🤖 AI Summary
This study addresses the growing challenge of climate change–induced flooding, which degrades residents’ activity accessibility and subjective well-being (SWB). We propose the first climate adaptation decision-making framework that explicitly models SWB as a dynamic optimization objective. Methodologically, the framework integrates long-term rainfall projections, hydrological–hydrodynamic coupled flood simulation, multimodal transport accessibility analysis, and a survey-based SWB quantification model within a multi-module deep reinforcement learning system (Proximal Policy Optimization) designed for uncertainty and resource constraints.
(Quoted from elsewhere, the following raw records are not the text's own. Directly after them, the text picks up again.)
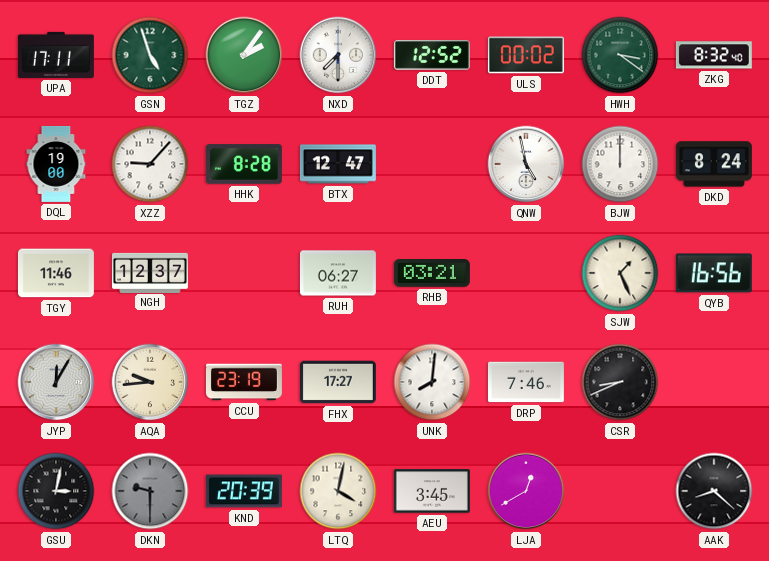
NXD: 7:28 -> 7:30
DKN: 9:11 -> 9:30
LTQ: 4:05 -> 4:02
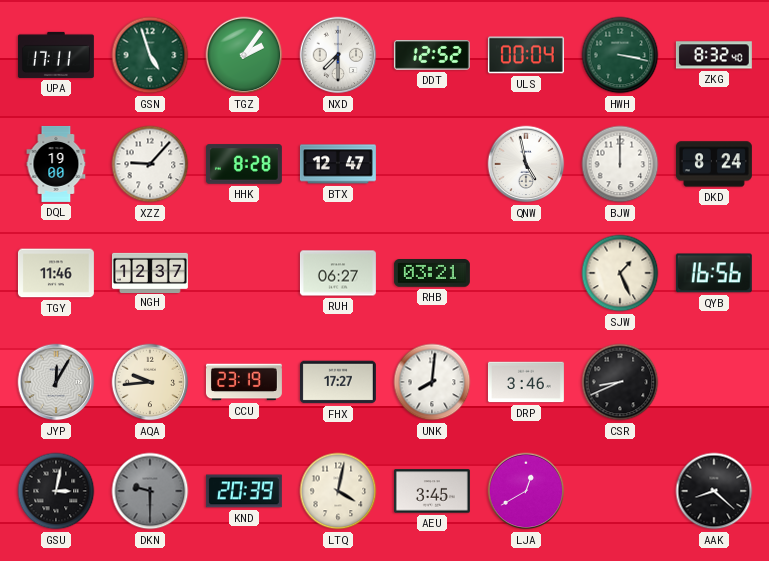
ULS: 00:02 -> 00:04
HWH: 3:21 -> 3:17
DRP: 7:46 -> 3:46
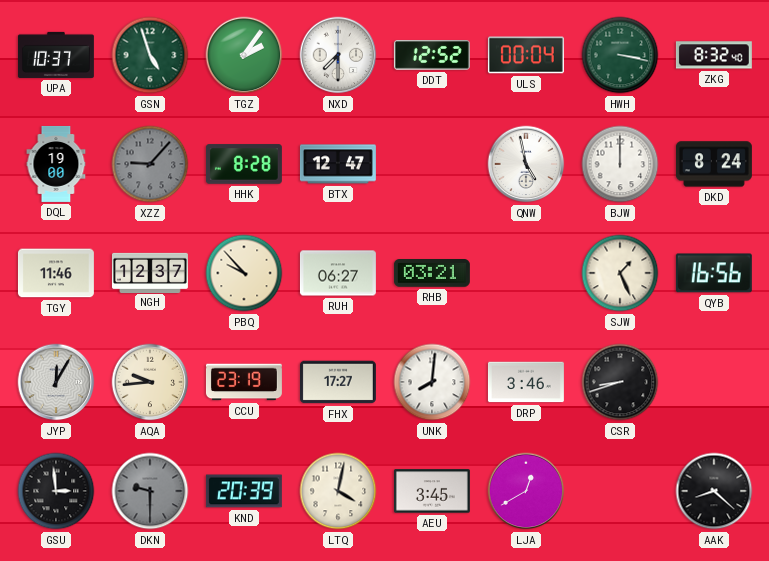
UPA: 17:11 -> 10:37
XZZ dial: white -> grey
PBQ: none -> 9:53
CSR: 8:41 -> 8:42
GSU: 3:02 -> 2:59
Our key contributions are: (1) the first implementation of SWB-driven spatiotemporal adaptive policy generation under an open-system perspective; and (2) automated evaluation and ranking of Copenhagen’s adaptation policy portfolios, identifying critical intervention nodes and timing—yielding up to 12–18% improvement in daily accessibility and SWB.
📝 Abstract
Subjective wellbeing is a fundamental aspect of human life, influencing life expectancy and economic productivity, among others. Mobility plays a critical role in maintaining wellbeing, yet the increasing frequency and intensity of both nuisance and high-impact floods due to climate change are expected to significantly disrupt access to activities and destinations, thereby affecting overall wellbeing. Addressing climate adaptation presents a complex challenge for policymakers, who must select and implement policies from a broad set of options with varying effects while managing resource constraints and uncertain climate projections. In this work, we propose a multi-modular framework that uses reinforcement learning as a decision-support tool for climate adaptation in Copenhagen, Denmark. Our framework integrates four interconnected components: long-term rainfall projections, flood modeling, transport accessibility, and wellbeing modeling. This approach enables decision-makers to identify spatial and temporal policy interventions that help sustain or enhance subjective wellbeing over time. By modeling climate adaptation as an open-ended system, our framework provides a structured framework for exploring and evaluating adaptation policy pathways. In doing so, it supports policymakers to make informed decisions that maximize wellbeing in the long run.